Whether visitors will be so keen to step so far away from the town centre on less clement days remains to be seen. Perhaps the market could take advantage of the existing shelter under the flyover while the little bridge by Quay Arts is out of commission? It would be considerably nearer the town, in closer proximity to the toilet facilities at Riverside and be more conspicuous to those perambulating down Quay Street or along Sea Street. Whether or not a slight change of location will fit in with Newport Harbour regeneration objectives is not for us to say. But Newport’s town centre needs to do what it can to mitigate the arrival of Asda (paradoxically a project supported by the same council that trumpets the food market as a way of “supporting local, independent businesses”).

We’re going to leave all this strategic chat-chat to the politicians. We’re down for the food and we say that the market is well worth the stroll. After all, who doesn’t love a taste of Salty Willy’s?

The Real Isle of Wight street food market is every Friday at Newport Harbour.



  • patrick says:

    So pleased to learn that Salty Willys is a regular fixture at this market. Stumbled across them at Adgestone Vineyard today, and sampled their superb moqueca. Look forward to catching up with them in Newport one of these fine days…

  • Rob says:

    My visit to the Street Food Market was an enjoyable experience, however, the noise of the generator did affect my enjoyment somewhat, I didn’t see the need for the generator with the electric sockets nearby!

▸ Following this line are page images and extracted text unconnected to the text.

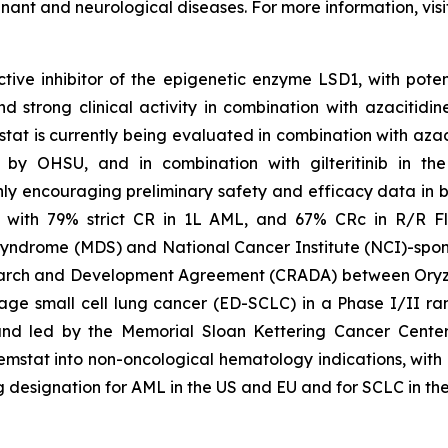
gnant and neurological diseases. For more information, vis
tive inhibitor of the epigenetic enzyme LSD1, with poten
trong clinical activity in combination with azacitidine
tat is currently being evaluated in combination with aza
 led by OHSU, and in combination with gilteritinib in 
y encouraging preliminary safety and efficacy data in bo
 with 79% strict CR in 1L AML, and 67% CRc in R/R Fl
syndrome (MDS) and National Cancer Institute (NCI)-spons
arch and Development Agreement (CRADA) between Oryzo
age small cell lung cancer (ED-SCLC) in a Phase I/II ra
and led by the Memorial Sloan Kettering Cancer Center
tat into non-oncological hematology indications, with ong
esignation for AML in the US and EU and for SCLC in the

    I understand why you made your comment ” Perhaps the market could take advantage of the existing shelter under the flyover” evidently you are not aware of the fact that the harbour basin for want of a better description is an acoustic hell hole and sounds made can be a nuisance to nearby residents and therefore interfere with their enjoyment.

    It’s good to see new enterprises in Newport in particular in the harbour , however, I would encourage them to site themselves in the St Thomas square for the time being alongside the farmers market, I believe such a move would be good for both the food market and the farmers market and if the time should come where Newport harbour is regenerated perhaps they could all move to the harbour. Not so long ago people used to visit the market on the Coppins bridge car park which is a similar distance from the high street as Newport Harbour………..Just my thoughts….Congrats to you both for all your revues I find them most informative besides having enjoyed some good dining thanks to you guys.

    • Matt and Cat says:

      Hi Rob, thanks for your comment. We agree that Newport would benefit from the food market being centrally located but the harbour is the focus of regeneration and so that’s where the council wants it to be. Only this week someone suggested to us that there could be an undercover pop-up market in the old BHS. It would certainly be an all-weather attraction and make use of that big empty space up the top of town. Wherever it is, we’re delighted that the Island is getting with the street food thang via the good work of the Real I Love Wight market. We’re glad you enjoy our reviews. M&C

      • patrick says:

        I note the market has indeed now moved under the dual carriageway bridge! interesting too that the “great and the good” in local life are making a point of being seen there….. much as happens at similar ventures on the larger island to the north…

  • patrick says:

    Yes, wouldn’t Quay Street itself be a great location for things like this, were it not for the all-pervasive needs of the internal combustion engine…?

  • Jason says:

    I used to live in the flat opposite your lead image. Newport Harbour is an opportunity waiting to happen – there’s the Quay Arts, The Bargeman’s and the flats on the ‘wrong’ side and nothing happening on the East Side. It could literally change the face of Newport if they get it right – Quay St would come to life again!